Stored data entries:
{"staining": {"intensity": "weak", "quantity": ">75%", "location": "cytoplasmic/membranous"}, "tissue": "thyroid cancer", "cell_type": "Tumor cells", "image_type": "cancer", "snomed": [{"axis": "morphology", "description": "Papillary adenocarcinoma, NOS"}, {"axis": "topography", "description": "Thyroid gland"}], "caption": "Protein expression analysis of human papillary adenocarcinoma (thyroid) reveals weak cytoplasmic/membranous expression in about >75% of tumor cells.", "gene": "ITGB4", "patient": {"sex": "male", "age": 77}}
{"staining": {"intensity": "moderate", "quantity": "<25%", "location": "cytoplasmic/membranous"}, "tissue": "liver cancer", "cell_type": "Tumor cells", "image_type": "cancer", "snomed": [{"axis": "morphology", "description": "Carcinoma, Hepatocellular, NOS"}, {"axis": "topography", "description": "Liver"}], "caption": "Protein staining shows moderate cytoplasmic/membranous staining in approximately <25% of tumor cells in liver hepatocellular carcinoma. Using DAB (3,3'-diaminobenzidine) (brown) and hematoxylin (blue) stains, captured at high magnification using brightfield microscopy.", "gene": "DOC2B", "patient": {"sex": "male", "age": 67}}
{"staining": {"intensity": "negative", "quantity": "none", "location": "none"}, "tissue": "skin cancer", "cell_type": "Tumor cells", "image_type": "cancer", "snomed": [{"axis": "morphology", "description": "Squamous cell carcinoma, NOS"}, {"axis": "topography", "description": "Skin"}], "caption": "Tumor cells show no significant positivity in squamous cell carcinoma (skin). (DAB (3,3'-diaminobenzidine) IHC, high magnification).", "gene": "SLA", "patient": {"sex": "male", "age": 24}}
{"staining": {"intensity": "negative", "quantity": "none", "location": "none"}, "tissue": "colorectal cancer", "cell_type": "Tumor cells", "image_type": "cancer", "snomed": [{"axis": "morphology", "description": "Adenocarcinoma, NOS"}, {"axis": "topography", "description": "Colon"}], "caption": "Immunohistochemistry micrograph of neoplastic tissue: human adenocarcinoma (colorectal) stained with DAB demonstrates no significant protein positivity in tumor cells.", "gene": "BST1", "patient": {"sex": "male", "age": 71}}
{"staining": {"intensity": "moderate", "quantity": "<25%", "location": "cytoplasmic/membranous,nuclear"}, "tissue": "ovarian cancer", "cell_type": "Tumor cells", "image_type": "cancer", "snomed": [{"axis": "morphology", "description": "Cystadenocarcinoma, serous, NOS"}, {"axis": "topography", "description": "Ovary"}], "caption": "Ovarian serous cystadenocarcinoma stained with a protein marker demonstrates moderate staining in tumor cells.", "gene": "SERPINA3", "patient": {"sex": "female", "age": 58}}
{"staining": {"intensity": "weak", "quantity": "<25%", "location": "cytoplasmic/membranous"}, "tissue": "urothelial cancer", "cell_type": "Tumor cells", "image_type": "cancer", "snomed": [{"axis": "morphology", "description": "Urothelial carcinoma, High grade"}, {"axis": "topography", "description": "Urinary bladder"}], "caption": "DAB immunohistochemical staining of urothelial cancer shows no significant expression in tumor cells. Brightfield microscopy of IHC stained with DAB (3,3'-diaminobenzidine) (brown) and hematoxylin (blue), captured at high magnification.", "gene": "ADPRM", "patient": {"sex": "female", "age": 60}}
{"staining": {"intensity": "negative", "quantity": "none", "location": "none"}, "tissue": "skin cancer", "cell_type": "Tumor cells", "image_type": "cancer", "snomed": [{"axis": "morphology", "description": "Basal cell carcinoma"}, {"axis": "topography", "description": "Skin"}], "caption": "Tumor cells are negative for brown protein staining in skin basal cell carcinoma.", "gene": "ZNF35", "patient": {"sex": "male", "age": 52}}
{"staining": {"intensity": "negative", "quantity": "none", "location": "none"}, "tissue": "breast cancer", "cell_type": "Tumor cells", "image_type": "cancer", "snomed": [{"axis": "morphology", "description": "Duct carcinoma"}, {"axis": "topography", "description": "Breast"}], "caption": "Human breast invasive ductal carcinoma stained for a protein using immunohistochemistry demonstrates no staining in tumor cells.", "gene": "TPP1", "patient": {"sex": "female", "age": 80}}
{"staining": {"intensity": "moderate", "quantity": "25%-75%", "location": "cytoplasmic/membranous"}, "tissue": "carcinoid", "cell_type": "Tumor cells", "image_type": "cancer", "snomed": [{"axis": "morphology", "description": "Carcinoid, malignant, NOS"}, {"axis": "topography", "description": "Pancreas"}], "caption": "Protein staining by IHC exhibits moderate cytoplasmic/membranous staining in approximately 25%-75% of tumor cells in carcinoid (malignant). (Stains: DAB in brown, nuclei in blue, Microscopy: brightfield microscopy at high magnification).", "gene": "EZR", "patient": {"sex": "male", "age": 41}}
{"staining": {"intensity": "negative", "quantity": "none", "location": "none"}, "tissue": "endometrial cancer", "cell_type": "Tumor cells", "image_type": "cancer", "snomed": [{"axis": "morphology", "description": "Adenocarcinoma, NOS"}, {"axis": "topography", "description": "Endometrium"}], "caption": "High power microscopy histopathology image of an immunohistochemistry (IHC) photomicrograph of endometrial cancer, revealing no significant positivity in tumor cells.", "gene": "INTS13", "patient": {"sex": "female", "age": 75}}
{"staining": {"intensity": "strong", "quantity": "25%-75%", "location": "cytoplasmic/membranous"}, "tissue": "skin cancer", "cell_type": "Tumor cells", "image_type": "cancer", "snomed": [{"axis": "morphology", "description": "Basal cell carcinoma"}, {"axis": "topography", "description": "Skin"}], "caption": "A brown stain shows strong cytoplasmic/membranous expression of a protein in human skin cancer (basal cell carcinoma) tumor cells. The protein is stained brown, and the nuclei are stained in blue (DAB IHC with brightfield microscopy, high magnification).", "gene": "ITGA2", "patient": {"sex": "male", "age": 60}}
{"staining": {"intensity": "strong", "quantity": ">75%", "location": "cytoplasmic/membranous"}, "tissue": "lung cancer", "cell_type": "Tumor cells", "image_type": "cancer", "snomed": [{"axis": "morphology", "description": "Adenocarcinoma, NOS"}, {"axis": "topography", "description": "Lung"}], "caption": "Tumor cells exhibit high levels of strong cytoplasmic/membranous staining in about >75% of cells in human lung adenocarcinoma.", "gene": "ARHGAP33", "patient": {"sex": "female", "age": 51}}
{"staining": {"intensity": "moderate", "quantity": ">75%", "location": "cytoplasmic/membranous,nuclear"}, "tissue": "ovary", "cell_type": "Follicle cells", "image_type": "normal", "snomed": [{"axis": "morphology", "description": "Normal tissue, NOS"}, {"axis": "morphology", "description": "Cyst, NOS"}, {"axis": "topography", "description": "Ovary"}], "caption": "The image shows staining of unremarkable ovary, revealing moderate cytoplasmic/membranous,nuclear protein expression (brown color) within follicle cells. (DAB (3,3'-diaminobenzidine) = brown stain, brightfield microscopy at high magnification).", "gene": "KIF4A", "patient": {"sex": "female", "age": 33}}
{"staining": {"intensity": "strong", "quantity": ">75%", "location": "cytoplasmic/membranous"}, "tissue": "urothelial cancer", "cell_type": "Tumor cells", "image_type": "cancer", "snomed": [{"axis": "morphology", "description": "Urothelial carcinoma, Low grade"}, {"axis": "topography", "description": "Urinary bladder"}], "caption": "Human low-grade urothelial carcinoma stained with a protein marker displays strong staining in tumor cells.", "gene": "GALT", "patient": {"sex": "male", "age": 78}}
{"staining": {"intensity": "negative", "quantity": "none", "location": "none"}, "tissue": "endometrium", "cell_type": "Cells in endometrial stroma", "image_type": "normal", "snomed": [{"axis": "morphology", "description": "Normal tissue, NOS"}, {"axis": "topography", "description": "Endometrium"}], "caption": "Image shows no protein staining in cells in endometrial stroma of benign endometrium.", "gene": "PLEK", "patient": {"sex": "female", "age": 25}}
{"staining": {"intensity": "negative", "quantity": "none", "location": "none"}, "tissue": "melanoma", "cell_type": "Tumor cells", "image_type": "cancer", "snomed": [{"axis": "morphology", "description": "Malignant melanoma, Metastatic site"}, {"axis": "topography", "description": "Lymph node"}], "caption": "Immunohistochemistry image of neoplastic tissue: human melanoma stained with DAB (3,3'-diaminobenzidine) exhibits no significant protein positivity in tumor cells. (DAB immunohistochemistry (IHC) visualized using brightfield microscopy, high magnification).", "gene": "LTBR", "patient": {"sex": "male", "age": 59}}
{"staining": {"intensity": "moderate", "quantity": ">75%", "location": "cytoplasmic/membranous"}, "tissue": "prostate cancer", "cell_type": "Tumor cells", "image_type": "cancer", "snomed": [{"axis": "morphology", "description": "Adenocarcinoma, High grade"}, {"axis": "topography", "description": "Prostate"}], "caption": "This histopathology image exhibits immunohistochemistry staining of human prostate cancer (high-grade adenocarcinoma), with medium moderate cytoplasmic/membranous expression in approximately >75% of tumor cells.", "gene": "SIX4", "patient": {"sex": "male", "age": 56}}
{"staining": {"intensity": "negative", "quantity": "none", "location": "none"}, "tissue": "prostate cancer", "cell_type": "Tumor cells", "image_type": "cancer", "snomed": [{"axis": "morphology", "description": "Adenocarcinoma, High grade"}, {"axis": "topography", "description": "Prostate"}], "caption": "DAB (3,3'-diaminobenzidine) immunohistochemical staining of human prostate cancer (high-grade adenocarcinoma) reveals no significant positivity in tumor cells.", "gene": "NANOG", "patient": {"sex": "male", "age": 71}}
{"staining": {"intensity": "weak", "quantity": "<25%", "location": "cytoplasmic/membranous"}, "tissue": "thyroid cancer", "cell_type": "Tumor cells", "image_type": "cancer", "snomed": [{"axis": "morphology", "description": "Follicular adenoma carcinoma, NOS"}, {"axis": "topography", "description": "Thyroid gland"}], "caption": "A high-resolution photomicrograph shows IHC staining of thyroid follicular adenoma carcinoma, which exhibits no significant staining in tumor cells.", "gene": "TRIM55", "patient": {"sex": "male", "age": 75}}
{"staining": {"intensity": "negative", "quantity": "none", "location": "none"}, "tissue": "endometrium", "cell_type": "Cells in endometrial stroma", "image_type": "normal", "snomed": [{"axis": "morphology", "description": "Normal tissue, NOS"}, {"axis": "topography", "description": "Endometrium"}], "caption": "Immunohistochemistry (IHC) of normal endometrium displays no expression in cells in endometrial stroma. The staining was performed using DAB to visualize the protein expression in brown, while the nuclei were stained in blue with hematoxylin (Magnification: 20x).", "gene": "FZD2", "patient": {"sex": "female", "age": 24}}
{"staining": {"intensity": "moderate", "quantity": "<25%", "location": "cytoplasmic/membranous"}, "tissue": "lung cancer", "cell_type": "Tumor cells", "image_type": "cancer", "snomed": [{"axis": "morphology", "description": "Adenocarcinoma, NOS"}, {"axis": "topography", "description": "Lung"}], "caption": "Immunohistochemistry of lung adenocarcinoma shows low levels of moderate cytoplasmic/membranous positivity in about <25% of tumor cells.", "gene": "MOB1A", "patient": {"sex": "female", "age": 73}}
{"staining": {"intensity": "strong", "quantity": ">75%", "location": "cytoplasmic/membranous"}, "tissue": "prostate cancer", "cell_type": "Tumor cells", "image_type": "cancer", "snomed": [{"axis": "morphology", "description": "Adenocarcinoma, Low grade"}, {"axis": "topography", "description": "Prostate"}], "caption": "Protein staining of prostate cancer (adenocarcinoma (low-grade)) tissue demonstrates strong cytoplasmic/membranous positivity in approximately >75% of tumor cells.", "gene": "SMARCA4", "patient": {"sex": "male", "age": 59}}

Instructions for the task: How many of the lines above hold the word "Urothelial"? Answer with only the number.

Answer section: 2